A later method, introduced by Griffiths and Cawley, consists in making an artificial sulphide of zinc by bringing the vapours of zinc and sulphur into intimate contact.

In carrying out this process, sulphur is melted in a jacket pan heated preferably by high pressure steam. The melting vessel is connected with a cast-iron still by means of a jacketed pipe, and the connection is regulated by means of a valve in the bottom of the melting pan. The latter should be at such a height above the still that the pressure due to the column of sulphur in the conduit pipe may be greater than the tension of the sulphur vapour in the still, so that when the valve is opened, the sulphur in the melting pans may descend into the still. The still is kept during the process at a temperature of incipient redness, so that when the sulphur reaches it, the sulphur is immediately vaporised and the resulting current of vapour passes to the chamber described below.

Metallic zinc is melted in a retort or crucible, heated preferably by means of a furnace on the Siemens or a similar principle, and raised to such a temperature that it begins to volatilise freely. When this takes place, the resulting zinc vapour is met by a current of sulphur vapour obtained as above described, and in excess of that required to form with the zinc sulphide of zinc. The reaction takes place according to the chemical equation Zn + S = ZnS.

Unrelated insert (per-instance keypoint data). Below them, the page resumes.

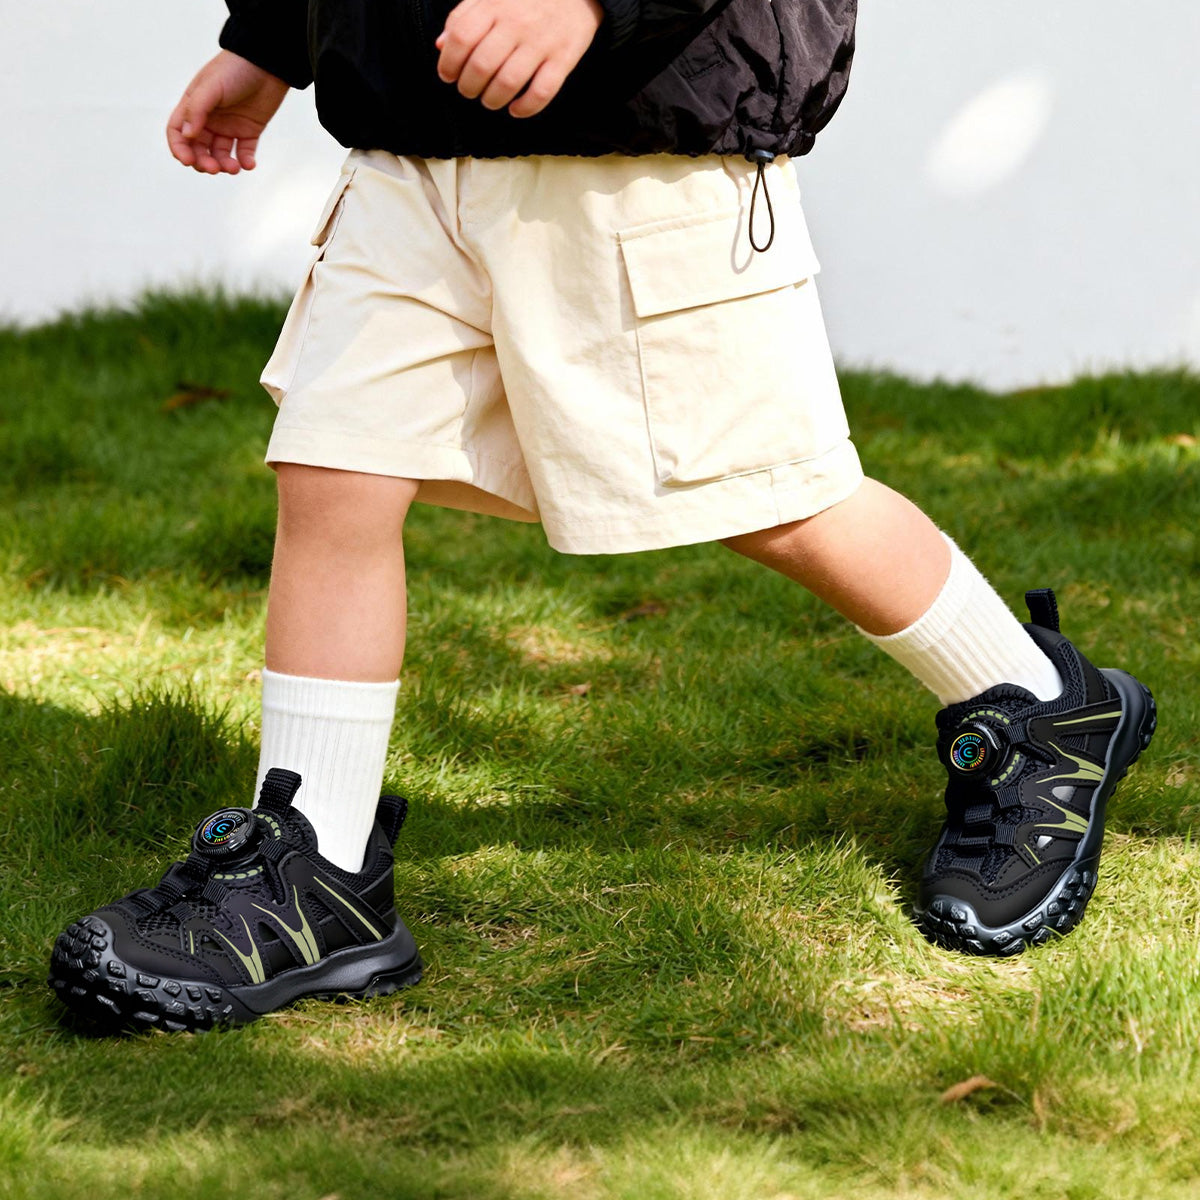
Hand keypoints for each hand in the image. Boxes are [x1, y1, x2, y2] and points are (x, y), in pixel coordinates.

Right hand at [167, 51, 288, 173]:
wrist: (267, 64)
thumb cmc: (235, 70)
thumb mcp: (212, 87)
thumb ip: (197, 110)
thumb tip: (187, 135)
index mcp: (194, 106)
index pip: (178, 132)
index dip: (179, 149)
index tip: (188, 161)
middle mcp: (209, 119)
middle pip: (199, 149)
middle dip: (203, 162)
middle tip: (214, 168)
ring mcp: (229, 127)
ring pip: (221, 155)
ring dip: (224, 165)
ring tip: (234, 168)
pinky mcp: (249, 131)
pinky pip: (244, 153)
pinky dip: (245, 162)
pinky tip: (248, 164)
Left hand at [436, 0, 603, 118]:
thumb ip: (463, 17)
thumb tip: (441, 46)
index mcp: (494, 4)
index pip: (460, 38)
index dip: (448, 63)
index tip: (448, 76)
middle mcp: (517, 22)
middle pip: (481, 66)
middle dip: (468, 87)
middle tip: (469, 91)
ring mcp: (541, 42)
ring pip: (508, 83)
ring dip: (492, 100)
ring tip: (490, 100)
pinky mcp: (563, 58)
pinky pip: (542, 92)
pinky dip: (525, 108)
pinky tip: (515, 109)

The sulphide of zinc is in the form of white extremely light powder, which is carried along by the current of sulphur into the collecting chamber, such as is used for the manufacture of oxide of zinc. This allows of the separation of the different constituents of the products into different qualities; those parts that are carried the farthest are the whitest and best generally. Those portions nearest to the part of the apparatus where combination takes place may sometimes contain metallic zinc, if the sulphur supply has not been carefully attended to, but this may be separated from the sulphide by levigation.